• Work request: Where the records hold the string "down", show the whole line it sits on.

Top of Task input

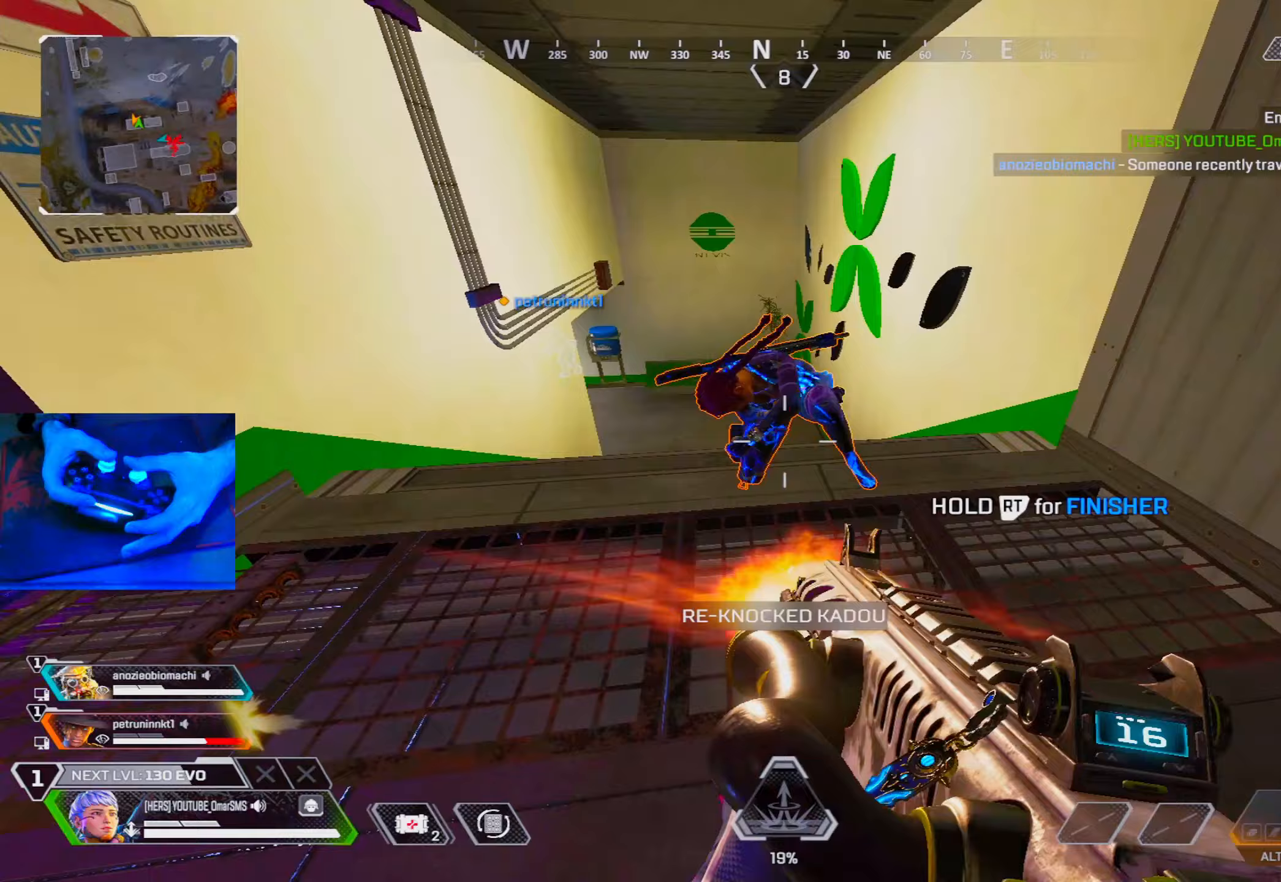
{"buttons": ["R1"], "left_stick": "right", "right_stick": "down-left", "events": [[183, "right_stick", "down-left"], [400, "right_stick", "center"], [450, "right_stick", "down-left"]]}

Bottom of Task input
Top of Task input

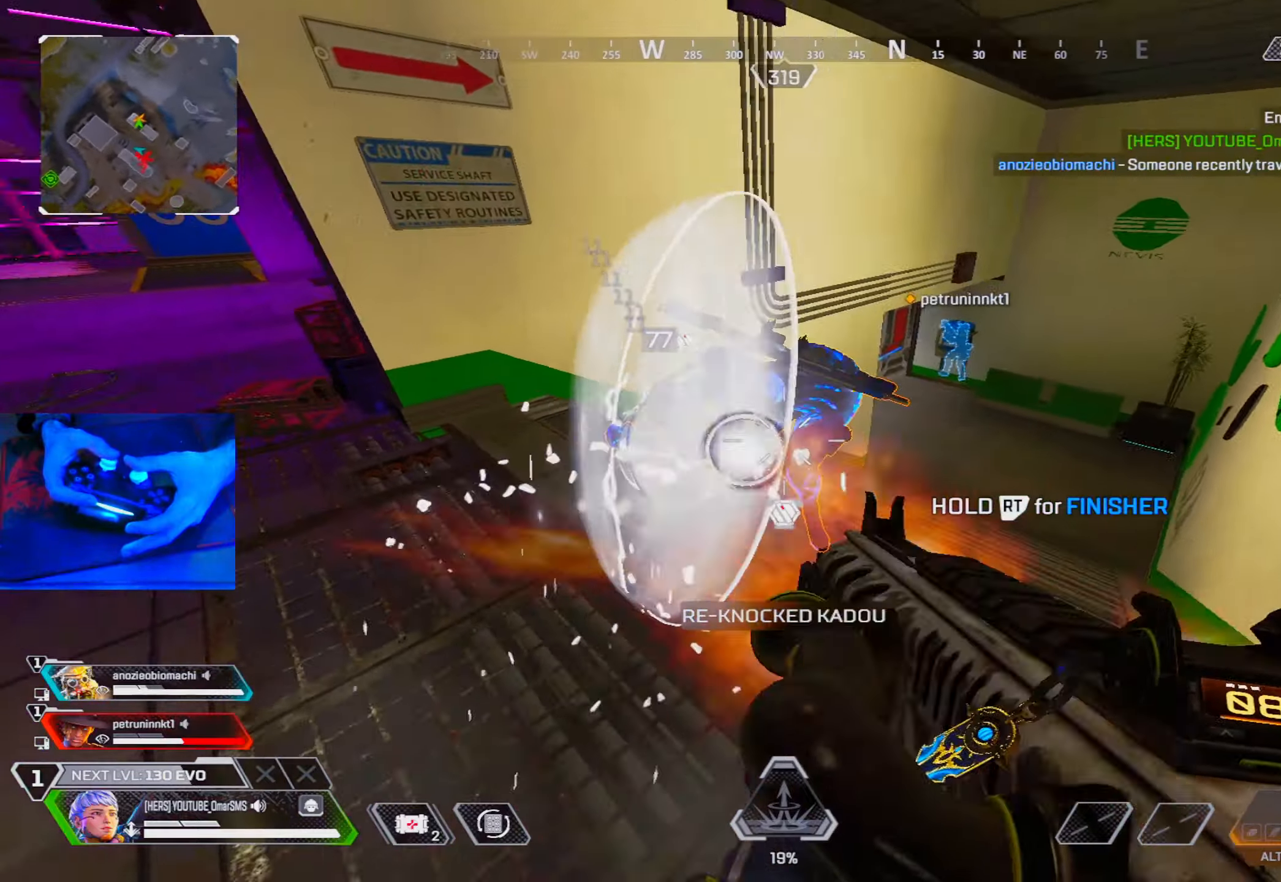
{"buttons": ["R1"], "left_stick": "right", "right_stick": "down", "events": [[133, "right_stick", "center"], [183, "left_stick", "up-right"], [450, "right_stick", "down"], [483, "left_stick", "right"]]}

Bottom of Task input
Top of Task input

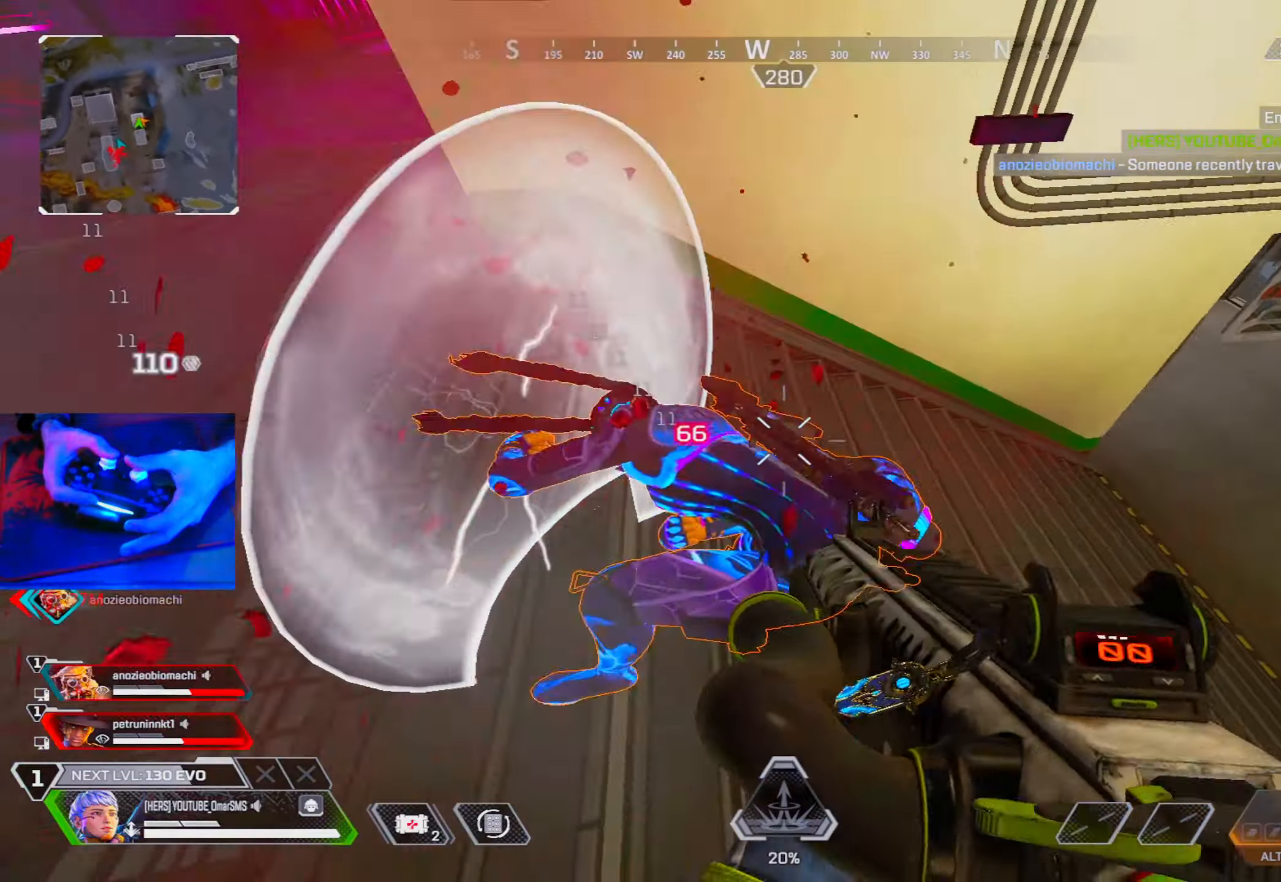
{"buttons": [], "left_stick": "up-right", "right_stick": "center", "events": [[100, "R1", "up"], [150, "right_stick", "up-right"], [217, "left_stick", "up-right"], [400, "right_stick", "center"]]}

Bottom of Task input

• Exercise output:
{"buttons": ["R1"], "left_stick": "right", "right_stick": "down-left", "events": [[183, "right_stick", "down-left"], [400, "right_stick", "center"], [450, "right_stick", "down-left"]]}
{"buttons": ["R1"], "left_stick": "right", "right_stick": "down", "events": [[133, "right_stick", "center"], [183, "left_stick", "up-right"], [450, "right_stick", "down"], [483, "left_stick", "right"]]}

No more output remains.